CSC 404/504: Program Monitoring and Visualization

Professor: Clinton Jeffery
Office: JEB 230, 885-4789 E-mail: jeffery@cs.uidaho.edu
Meets: TR 4:30-5:45PM, JEB 328
Web: http://www2.cs.uidaho.edu/~jeffery/courses/monvis/
Texts: "Program Monitoring and Visualization", by Jeffery
references and technical reports from Unicon.org
selected research papers

Course Description

This course presents program monitoring and visualization, the field of monitoring and graphically depicting the dynamic behavior program executions. The course will present topics in software instrumentation, static and dynamic analysis, graphic design, visualization, and algorithm animation. The current state of the art in the literature will be examined. Students will develop 2D and 3D program visualization tools in an experimental environment.

Course Organization

This course will have several small units with short assignments designed to teach specific topics, followed by a semester project in which you will build a usable, and hopefully useful, program visualization tool.
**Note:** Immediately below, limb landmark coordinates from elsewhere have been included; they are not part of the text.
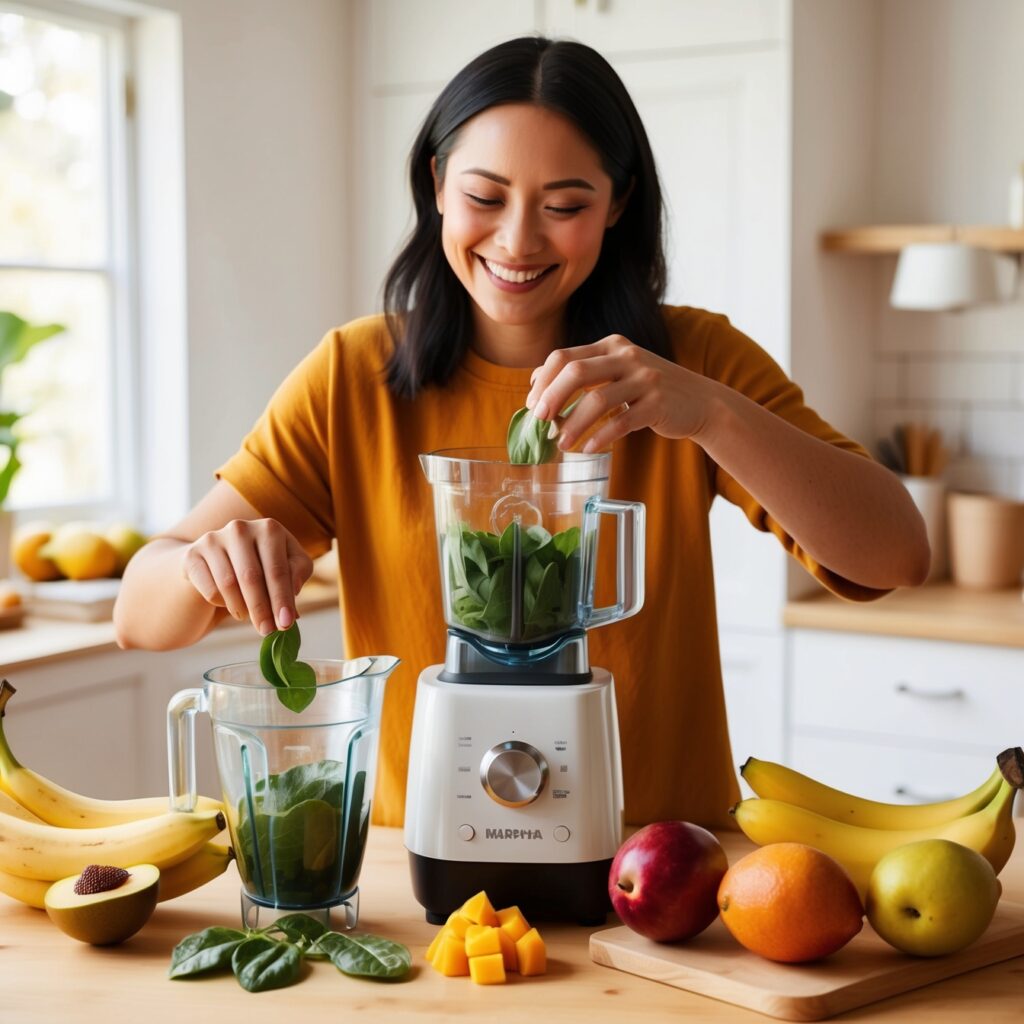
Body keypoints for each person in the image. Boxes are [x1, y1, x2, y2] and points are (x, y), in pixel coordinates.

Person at [114, 36, 928, 830]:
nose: (518, 240)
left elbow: (896, 553)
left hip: (663, 879)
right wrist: (203, 563)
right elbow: (139, 616)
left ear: (618, 203)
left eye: (565, 205)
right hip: (425, 876)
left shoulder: (691, 362)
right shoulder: (352, 375)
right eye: (484, 197)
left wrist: (710, 413)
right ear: (436, 184)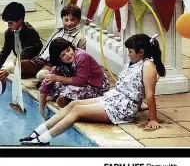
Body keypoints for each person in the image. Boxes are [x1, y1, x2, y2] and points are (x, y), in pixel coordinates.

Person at [20, 33, 165, 146]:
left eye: (130, 51)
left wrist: (153, 119)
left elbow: (150, 94)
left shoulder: (148, 66)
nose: (128, 53)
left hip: (122, 108)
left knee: (78, 111)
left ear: (141, 52)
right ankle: (36, 132)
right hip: (115, 98)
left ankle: (44, 139)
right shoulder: (136, 62)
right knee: (73, 104)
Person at [0, 4, 86, 82]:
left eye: (73, 20)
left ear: (78, 21)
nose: (69, 23)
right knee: (13, 66)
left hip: (55, 64)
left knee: (40, 75)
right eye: (66, 20)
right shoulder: (58, 31)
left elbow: (79, 59)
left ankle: (37, 73)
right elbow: (46, 47)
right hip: (41, 59)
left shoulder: (79, 38)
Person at [38, 37, 110, 120]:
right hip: (80, 83)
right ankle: (66, 99)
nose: (68, 55)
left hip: (97, 86)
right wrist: (41, 108)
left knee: (71, 88)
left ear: (71, 47)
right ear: (58, 59)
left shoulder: (82, 57)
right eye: (63, 55)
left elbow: (80, 81)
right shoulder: (59, 65)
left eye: (68, 50)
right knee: (55, 86)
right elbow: (45, 85)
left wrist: (58, 78)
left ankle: (67, 101)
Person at [0, 2, 43, 80]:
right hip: (19, 62)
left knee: (10, 69)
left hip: (32, 62)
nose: (8, 26)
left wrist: (13, 66)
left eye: (10, 23)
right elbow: (5, 52)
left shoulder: (30, 32)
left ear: (20, 20)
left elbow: (29, 52)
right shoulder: (9, 33)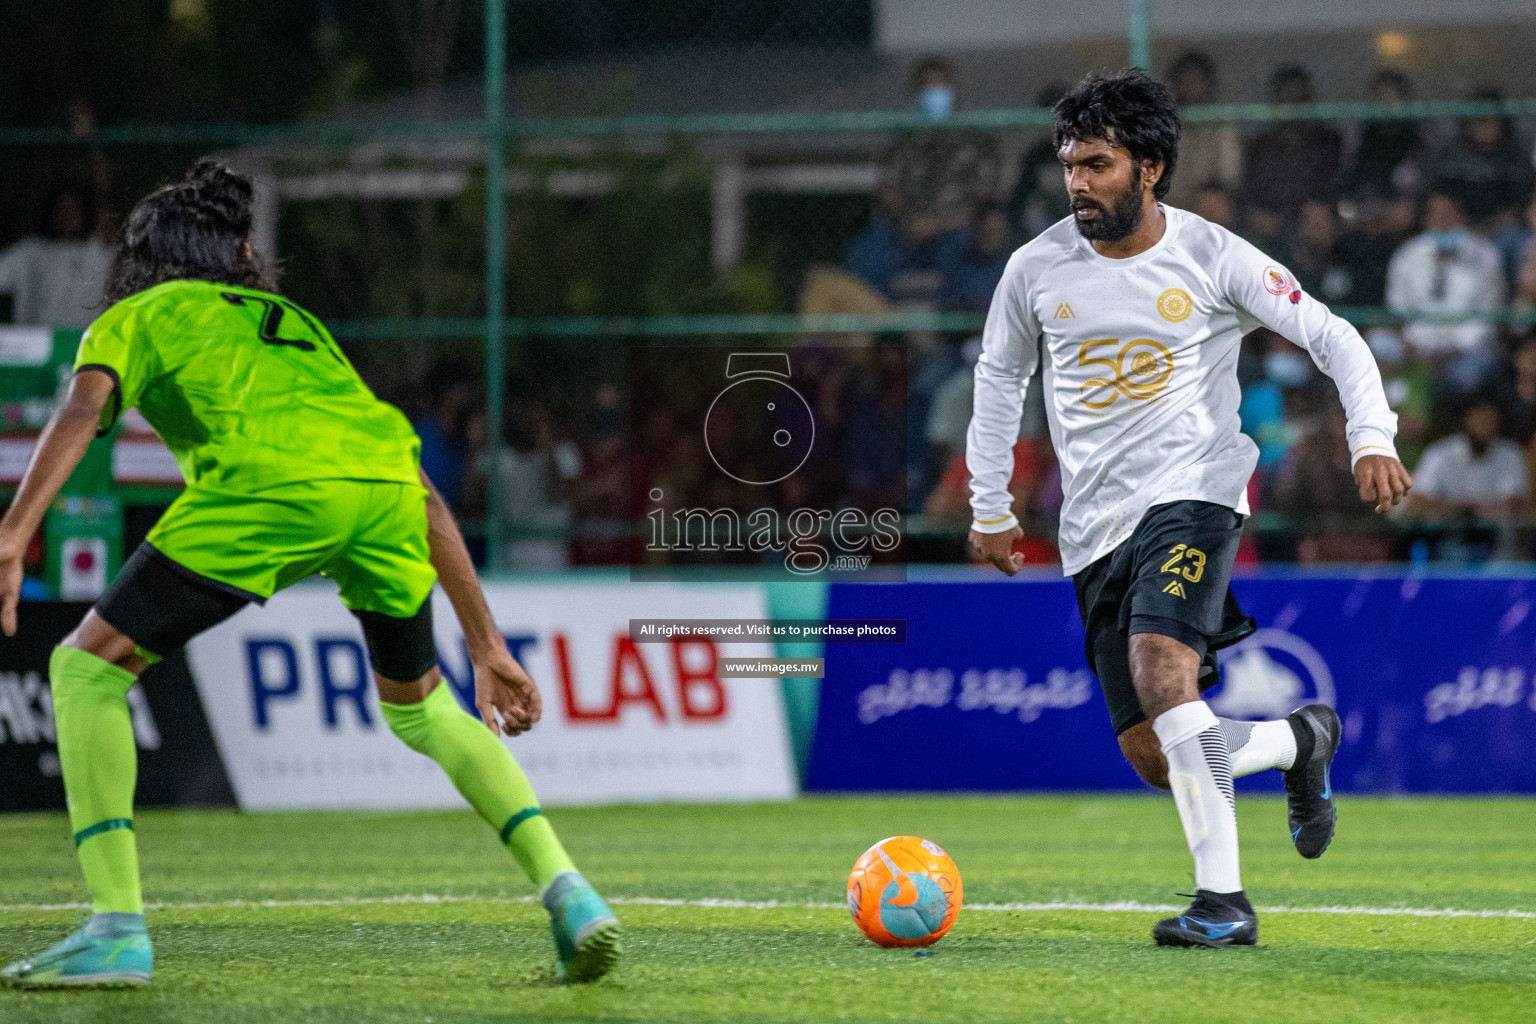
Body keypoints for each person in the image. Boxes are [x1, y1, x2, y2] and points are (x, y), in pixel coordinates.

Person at [0, 162, 620, 987]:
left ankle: (116, 928)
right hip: (387, 495)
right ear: (239, 252)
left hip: (268, 491)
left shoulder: (134, 316)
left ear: (145, 257)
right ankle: (571, 893)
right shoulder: (292, 322)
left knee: (83, 669)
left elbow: (81, 410)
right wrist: (487, 643)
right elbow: (421, 487)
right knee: (426, 707)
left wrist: (13, 533)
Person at [966, 71, 1410, 948]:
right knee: (1151, 754)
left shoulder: (1214, 256)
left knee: (1164, 672)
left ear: (1152, 167)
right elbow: (998, 380)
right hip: (1092, 529)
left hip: (1196, 491)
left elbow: (1334, 335)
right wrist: (990, 502)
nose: (1078, 183)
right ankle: (1295, 743)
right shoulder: (1036, 267)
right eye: (1069, 165)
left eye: (1098, 164)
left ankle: (1223, 905)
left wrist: (1373, 436)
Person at [1385, 188, 1505, 394]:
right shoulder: (1407, 256)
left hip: (1465, 350)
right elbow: (1397, 309)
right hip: (1415, 347)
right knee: (1380, 346)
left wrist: (1455, 349)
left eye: (1448, 213)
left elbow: (1489, 314)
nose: (1442, 220)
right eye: (1435, 213)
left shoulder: (1486, 256)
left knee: (1473, 370)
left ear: (1461, 215)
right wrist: (1414, 346)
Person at [0, 181, 115, 329]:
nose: (68, 216)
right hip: (37, 346)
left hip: (85, 345)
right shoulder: (29, 252)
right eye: (62, 209)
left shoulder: (103, 253)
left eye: (74, 209)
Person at [1240, 65, 1343, 220]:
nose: (1293, 108)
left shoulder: (1329, 142)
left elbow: (1335, 189)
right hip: (1269, 223)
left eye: (1299, 100)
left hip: (1312, 223)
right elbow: (1250, 192)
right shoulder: (1261, 146)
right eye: (1286, 98)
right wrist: (1260, 215)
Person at [1162, 51, 1241, 210]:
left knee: (1213, 203)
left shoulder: (1222, 126)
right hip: (1168, 203)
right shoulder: (1166, 125)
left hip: (1206, 204)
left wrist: (1204, 193)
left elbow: (1229, 178)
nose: (1191, 85)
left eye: (1196, 79)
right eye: (1186, 79)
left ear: (1208, 82)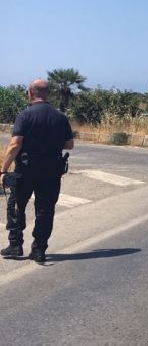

Assignment turnins will be accompanied by short presentations of your work in class. The semester project will be worked on individually or in pairs.

Schedule

Week 1: Introduction
Week 2: Static and Dynamic Analysis
Week 3: Manual Instrumentation
Week 4: Trace Files and Post-Mortem Analysis
Week 5: Profiling
Week 6: Run-time Monitoring
Week 7: ALAMO monitor architecture
Week 8: Automatic debugging
Week 9: Event patterns and grammars
Week 10: 2D visualization techniques
Week 11: 3D visualization techniques
Week 12: Visualizing program location and control flow
Week 13: Visualizing data structure activity
Week 14: Visualizing memory allocation and garbage collection
Week 15: Visualizing string scanning and pattern matching
Week 16: Final Project demonstrations

Grading

Each unit will comprise approximately 20% of your grade. For each unit, 70% of your grade will be based on your implementation, 20% on your documentation, and 10% on your in-class presentation and discussion.

Policy Statements

Project phases will not be accepted late; turn in what you have on the due date, even if it is incomplete. Attendance of class periods is required. You may discuss assignments and code examples with classmates. If you work together on an assignment, turn in a signle copy with both names on it; more will be expected of teams than of individuals: more and better code, more documentation, more depth to your work.